In the light of the discovery of a 126 GeV Standard-Model-like Higgs boson at the LHC, we evaluate the achievable accuracies for direct measurements of the width, mass, and the s-channel resonant production cross section of the Higgs boson at a proposed muon collider. We find that with a beam energy resolution of R=0.01% (0.003%) and integrated luminosity of 0.5 fb^{-1} (1 fb^{-1}), a muon collider would enable us to determine the Standard-Model-like Higgs width to +/- 0.35 MeV (+/- 0.15 MeV) by combining two complementary channels of the WW^* and b\bar b final states. A non-Standard-Model Higgs with a broader width is also studied. The unparalleled accuracy potentially attainable at a muon collider would test the Higgs interactions to a high precision.

Figures (5)

• Figure 1: Effective cross section for $\mu^+ \mu^- \to h$ versus the collider energy $\sqrt s$ for the SM Higgs boson production with $m_{h}=126~{\,{\rm GeV}}$. A Breit-Wigner line shape with $\Gamma_h=4.21$ MeV is shown (dotted curve). The solid and dashed curves compare the two beam energy resolutions of cases A and B.
• Figure 2: Number of events of the Higgs signal plus backgrounds and statistical errors expected for cases A and B as a function of the collider energy $\sqrt s$ in $b\bar{b}$ and $WW^*$ final states with a SM Higgs $m_{h} =126~{\,{\rm GeV}}$ and $\Gamma_h = 4.21~{\,{\rm MeV}}$.

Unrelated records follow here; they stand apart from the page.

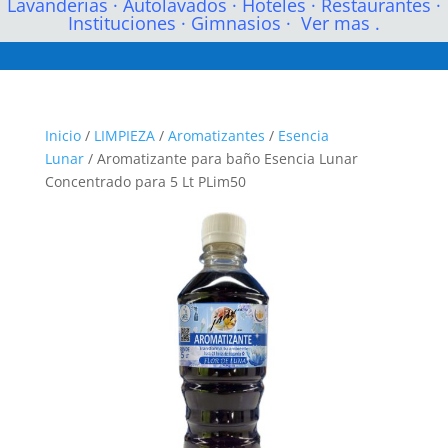
Lavanderias
·
Autolavados
·
Hoteles
·
Restaurantes
·
Instituciones
·
Gimnasios
·
Ver mas .
Inicio
/
LIMPIEZA
/
Aromatizantes
/
Esencia
Lunar
/ Aromatizante para baño Esencia Lunar
Concentrado para 5 Lt PLim50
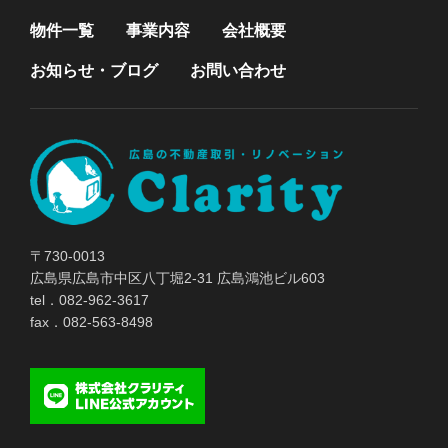
物件一覧
事業内容
会社概要
お知らせ・ブログ
お問い合わせ
〒730-0013
広島県広島市中区八丁堀2-31 広島鴻池ビル603
tel．082-962-3617
fax．082-563-8498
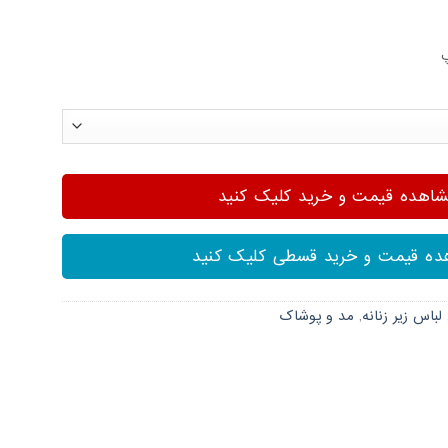
هده قیمت و خرید کلیک کنید
ه قیمت و خرید قسطی کلیک کنید
لباس زیر زنانه
,
مد و پوشاک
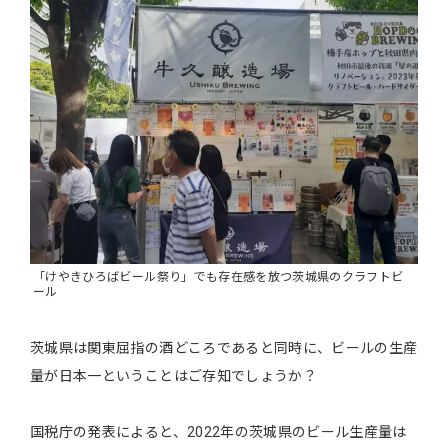
「けやきひろばビール祭り」でも存在感を放つ茨城県のクラフトビ
ール
茨城県は関東屈指の酒どころであると同時に、ビールの生産
量が日本一ということはご存知でしょうか？
国税庁の発表によると、2022年の茨城県のビール生産量は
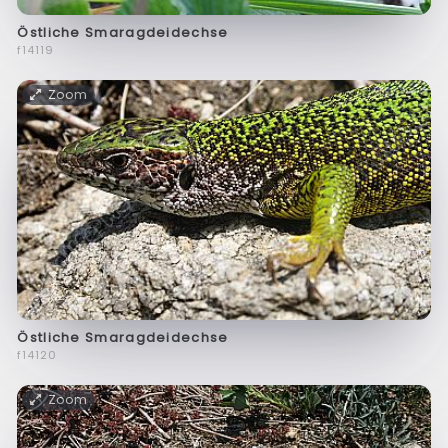
Östliche Smaragdeidechse
f14119
Zoom
Östliche Smaragdeidechse
f14120
Zoom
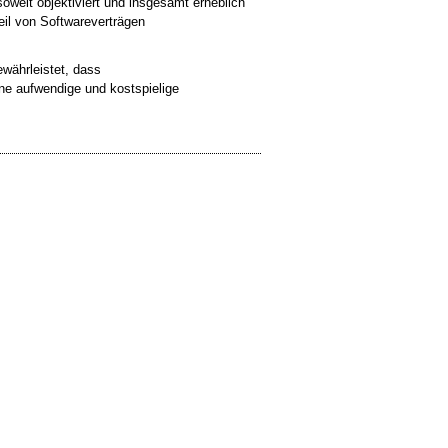
oweit objektiviert und insgesamt erheblich
eil von Softwareverträgen
ewährleistet, dass
ne aufwendige und kostspielige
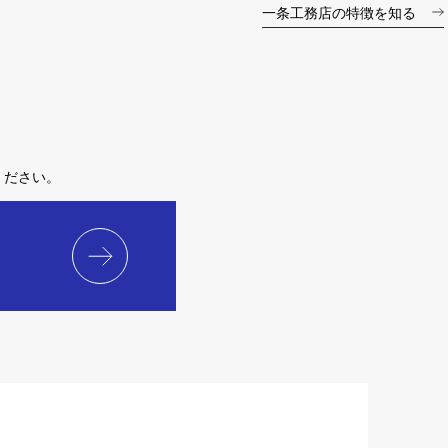
一条工務店の特徴を知る
ください。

• Figure 3: Fitted values and errors for the SM Higgs width versus the luminosity per step with the scanning scheme as specified in Eq. (\ref{['eq:scan']}).
• Figure 4: Number of events of the Higgs signal plus backgrounds and statistical errors expected for cases A and B as a function of the collider energy $\sqrt s$ in $b\bar{b}$ and $WW^*$ final states with an exotic Higgs $m_{h} =126~{\,{\rm GeV}}$ and $\Gamma_h = 42~{\,{\rm MeV}}$.
• Figure 5: Fitted values and errors for the Higgs width versus the input values. The step size is set as a rounded half-integer value between $3~{\,{\rm MeV}}-10~{\,{\rm MeV}}$ in accordance with the Higgs width $0.6-10$ times the SM value.